Sunday, October 10, 2004

On turning 80

On turning 80

Updated 04:30am (Mla time) Oct 10, 2004
By Isagani Cruz
Inquirer News Service

Editor's Note: Published on page A14 of the October 10, 2004 issue of the Philippine Daily Inquirer

CONGRATULATE me, and thank you very much. Tomorrow I'll be 80 years old. I'm still up and about, by the grace of God and my dear wife Sally, who has taken care of me since our marriage 52 years ago. My children have all been a joy to me and have given their parents little trouble except the usual youthful mischiefs that they have now outgrown. My grandchildren have added happiness to the twilight of my life although I will not be able to see the youngest of them grow up. Cara just turned 10, Bala is 9, and Bea is only 4 months old. I have written a letter to Bea that she can read 10 years from now, when I'll no longer be around.

Although some say that I don't look and act like an octogenarian (that's an intimidating word), there are times when I wish I still had the vivacity of my younger years. I especially miss the nocturnal adventures that gave Sally and me six healthy children at almost annual intervals. They were five boys in succession-Cesar, Claro, Celso, Carlo and Isagani Jr.-before we finally got a daughter, Cynthia, who is the apple of my eyes. Although I don't blame them, my regret is that they have been rather sparing with their progeny. My own parents had 18 grandchildren from us six children while my own six children have produced for Sally and me only seven grandchildren.

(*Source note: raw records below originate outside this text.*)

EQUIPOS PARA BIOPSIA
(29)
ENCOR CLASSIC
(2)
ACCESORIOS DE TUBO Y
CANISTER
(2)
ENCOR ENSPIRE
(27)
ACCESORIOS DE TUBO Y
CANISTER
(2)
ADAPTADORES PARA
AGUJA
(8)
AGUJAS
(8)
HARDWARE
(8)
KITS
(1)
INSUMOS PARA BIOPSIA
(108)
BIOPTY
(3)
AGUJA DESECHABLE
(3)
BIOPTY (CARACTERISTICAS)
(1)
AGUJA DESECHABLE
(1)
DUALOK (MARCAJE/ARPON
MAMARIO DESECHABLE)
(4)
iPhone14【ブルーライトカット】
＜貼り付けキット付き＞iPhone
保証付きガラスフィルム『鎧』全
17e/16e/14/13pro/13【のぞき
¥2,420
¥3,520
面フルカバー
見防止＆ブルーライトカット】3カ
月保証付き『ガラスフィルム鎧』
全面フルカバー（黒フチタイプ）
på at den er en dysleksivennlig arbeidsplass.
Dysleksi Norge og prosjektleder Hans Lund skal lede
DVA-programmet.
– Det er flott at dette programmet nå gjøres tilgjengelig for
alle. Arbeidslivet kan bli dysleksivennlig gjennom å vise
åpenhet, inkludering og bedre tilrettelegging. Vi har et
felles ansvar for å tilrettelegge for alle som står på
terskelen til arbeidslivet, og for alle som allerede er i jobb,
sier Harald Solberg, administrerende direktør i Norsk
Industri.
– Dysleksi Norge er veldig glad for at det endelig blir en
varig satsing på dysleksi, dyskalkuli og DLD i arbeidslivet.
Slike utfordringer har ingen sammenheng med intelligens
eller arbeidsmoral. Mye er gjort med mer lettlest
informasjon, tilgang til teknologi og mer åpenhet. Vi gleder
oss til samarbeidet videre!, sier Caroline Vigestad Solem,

Since the luxury of old people is remembrance, I will tomorrow look back to some of the more beautiful memories of my happy life. They will be like roses in December as Sir James Barrie would put it. Many of them were retained in a photo album lovingly kept by my mother (she had one for each of us children) that I have, sadly, misplaced. It contained one important picture taken when I was chosen one of the officers during the yearly Boys Week in Manila and we were all taken to Malaca¤ang to visit Governor General Frank Murphy. I approached him and a cameraman took our picture together-Murphy to later become justice of the US Supreme Court and I to become justice of our own Supreme Court. I was only 10 years old then.

When I graduated from the Legarda Elementary School and missed top honors in favor of a girl classmate, all the boys struck and boycotted the commencement exercises. At the Mapa High School, I won an Eversharp fountain pen in a writing contest and earned P2 every time I was published in the Graphic student literary page. At an alumni reunion five years ago, I was widely applauded when I said I was the first editor in chief of our student organ, the Mapazette. I was in UP when the Pacific war broke out and all of us ROTC students were required to report for eventual detail to fight in the front. On Christmas Day, however, we were disbanded and told to go home, leaving what could have been our last feast of lechon and other comestibles.

Like most young men then, I had my share of female friends and had a special girl friend named Chitang. She had a pretty face and a wonderful figure. One day we had a quarrel and I let it be known to her that I was leaving for Baguio, where my friend Fred was bound the next day. I asked him to send for me a telegram to Chitang reading "I miss you so much. Oceans of love." I learned later that this led to Fred's arrest by the kempetai, who suspected he was talking of MacArthur's return. They kept tapping his head with a steel ruler to force him to confess but finally let him go.

I studied law first in UP and later in MLQ, where I graduated in 1951. I had two sweethearts, Sally in the morning and Caring in the afternoon. When Caring noticed I was wearing Sally's school ring in the afternoon, she broke up with me and for several days attended classes without makeup. She recovered soon enough with Bart, whom she later married, and during our bar review gave me a pile of law books to read. What a sweet girl! I was disappointed later when I placed eighth in the bar exams, a justice of the Supreme Court having earlier congratulated my brother Virgilio that I was No. 2.

As a struggling young married lawyer, I started practicing and later teaching. I chose Political Law at the suggestion of Dr. Jose P. Laurel of the Lyceum, where I in time became dean. Before long, I was a bar reviewer on the subject in practically all the law schools in Metro Manila and was named chair of the Code Commission. When martial law was declared, somebody I did not know saved me from being picked up by the military for attacking Marcos in my lectures. Edsa I saw my appointment to the reorganized Supreme Court, where I stayed for eight and a half years until my retirement in 1994. Now I head another law college in Las Pi¤as and have been writing this column for the past 10 years. Last April I was conferred the degree of Doctor of Laws, honoris causa, by the MLQ University.

It has been a satisfying life so far, but I am not yet ready to write finis to it. That is not for me to do but for Somebody Up There who, I think, is my friend. I will continue to live as I have done these 80 years, worshiping God, respecting my fellow human beings, loving nature, and protecting the little children who will inherit this earth. Then, ad astra.